Peluang atau tantangan?
Perbedaan mendasar antara pemerintahan Jokowi dengan pemerintahan terdahulu, ialah saat ini subsidi BBM di pangkas habis hanya sebesar Rp.81 T, impor komoditas pertanian dibatasi (dihentikan), penguatan peran BUMN dalam pembangunan nasional, dan adanya prioritas pengembangan infrastruktur. Keempat hal ini yang menjadi pembeda kondisi perekonomian pada pemerintahan terdahulu dengan saat ini. Namun, tidak sedikit kritikan tajam mengalir kepada pemerintahan saat ini, hal ini jelas karena pertumbuhan ekonomi hanya sebesar (yoy) 4,7% dan (yoy) 4,67% pada kuartal pertama dan kedua 2015 dan depresiasi rupiah terhadap dolar Amerika hingga kurs tengah menyentuh Rp.14.463/USD (18/9, Bank Indonesia). Dan, ancaman inflasi kian tampak dengan naiknya sejumlah barang kebutuhan pokok, seperti daging dan beras. Secara politik kondisi ini akan sangat riskan dengan tekanan politik dan kritikan kepada pemerintah.  

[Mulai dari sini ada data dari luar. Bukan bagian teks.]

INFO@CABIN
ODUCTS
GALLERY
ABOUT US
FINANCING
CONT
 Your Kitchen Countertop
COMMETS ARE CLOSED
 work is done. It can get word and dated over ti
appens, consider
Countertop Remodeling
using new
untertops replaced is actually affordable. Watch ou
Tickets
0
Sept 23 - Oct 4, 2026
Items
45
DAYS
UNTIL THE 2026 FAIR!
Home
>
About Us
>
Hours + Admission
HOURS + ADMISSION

Menanggapi kondisi ekonomi saat ini, saya ingin menyampaikan bahwa ekonomi Indonesia memang dalam tekanan, tetapi akan memiliki fundamental ekonomi yang kuat dimasa mendatang. Hal ini tidak terlepas dari serangkaian kebijakan berani pemerintah  diberbagai sektor ekonomi utama. Pemerintahan Jokowi berani dan tegas untuk mengurangi subsidi BBM sehingga premium dan solar akan mengikuti harga kekinian. Tindakan berani ini perlu diapresiasi kendati membawa konsekuensi yang cukup besar terhadap inflasi, hal ini terbukti di bulan Desember 2014 inflasi nasional tembus 2,46 persen. Kendati demikian, kebijakan ini perlu diapresiasi, karena langkah maju ini merupakan upaya menyelamatkan APBN dari tekanan subsidi BBM yang sangat besar, ketika itu masih berada di kisaran USS 83,7 per barel pada Oktober 2014. Hal yang sulit dilakukan pemerintahan SBY dalam menghadapi lonjakan harga minyak mentah dunia yang hingga menyentuh USS 117,79 per barel (Maret 2012), tertinggi dalam beberapa tahun terakhir.

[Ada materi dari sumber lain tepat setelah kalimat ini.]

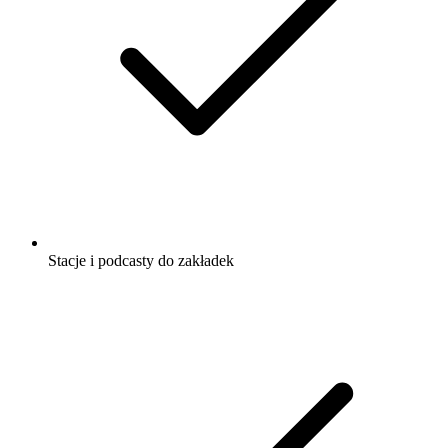
Stacje i podcasty do zakładek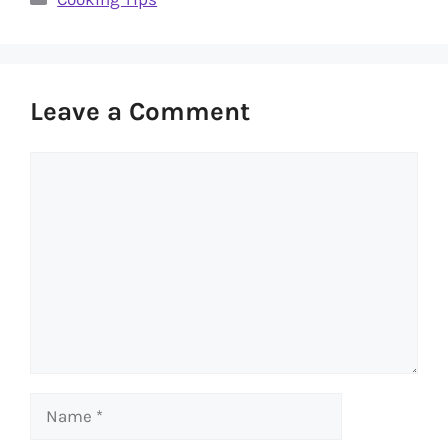
Leave a Comment
Comment
Name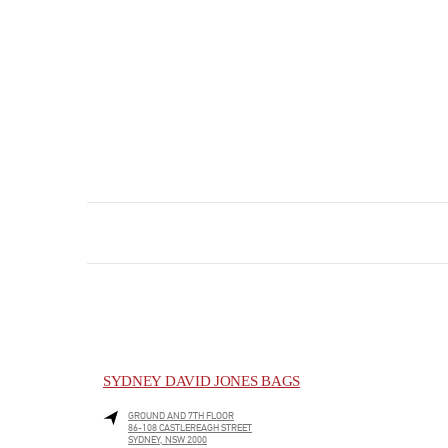
SYDNEY DAVID JONES BAGS
GROUND AND 7TH FLOOR
86-108 CASTLEREAGH STREET
SYDNEY
,
NSW
2000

Dengan kebijakan tersebut, APBN 2015 sudah tidak lagi tersandra oleh subsidi BBM yang mengambil porsi APBN hingga 24,9% di tahun 2014. Hal ini berdampak positif terhadap belanja modal dan infrastruktur pemerintah yang meningkat. Disisi lain, masyarakat diajak untuk lebih rasional dalam menggunakan kendaraan, harga BBM berbasis harga kekinian akan mengikuti pola kenaikan atau penurunan harga minyak dunia.

Kedua, kebijakan menekan bahkan menghentikan sejumlah impor untuk barang kebutuhan pokok, seperti beras, daging, dan produk pertanian lainnya. Data Kementerian Perdagangan, menunjukkan bahwa impor Indonesia periode bulan Januari, J pada 2015 untuk barang konsumsi dan bahan mentah pembantu mengalami penurunan jika dibandingkan pada periode bulan yang sama di tahun 2014, besar selisihnya masing-masing US$1,8 Milyar; US$18,6 Milyar; US$2,01 Milyar. Namun, untuk barang modal impor mengalami kenaikan hingga US$ 103 Juta pada bulan Maret 2015 jika dibandingan impor atas barang modal pada periode sama ditahun 2014. Surplus perdagangan secara keseluruhan dari periode Januari hingga Maret 2015 sebesar US$ 2,4 Milyar masih lebih besar, jika dibandingkan pada periode yang sama di 2014 yang mencatat surplus hanya sebesar US$1,06 Milyar. Kondisi ini menunjukkan bahwa neraca perdangan Indonesia hingga saat ini terpantau sangat baik, kendati harga sejumlah komoditas mengalami penurunan. Impor inflasi dari depresiasi nilai tukar tidak terlalu mengkhawatirkan karena kondisi neraca perdagangan masih dalam kondisi surplus.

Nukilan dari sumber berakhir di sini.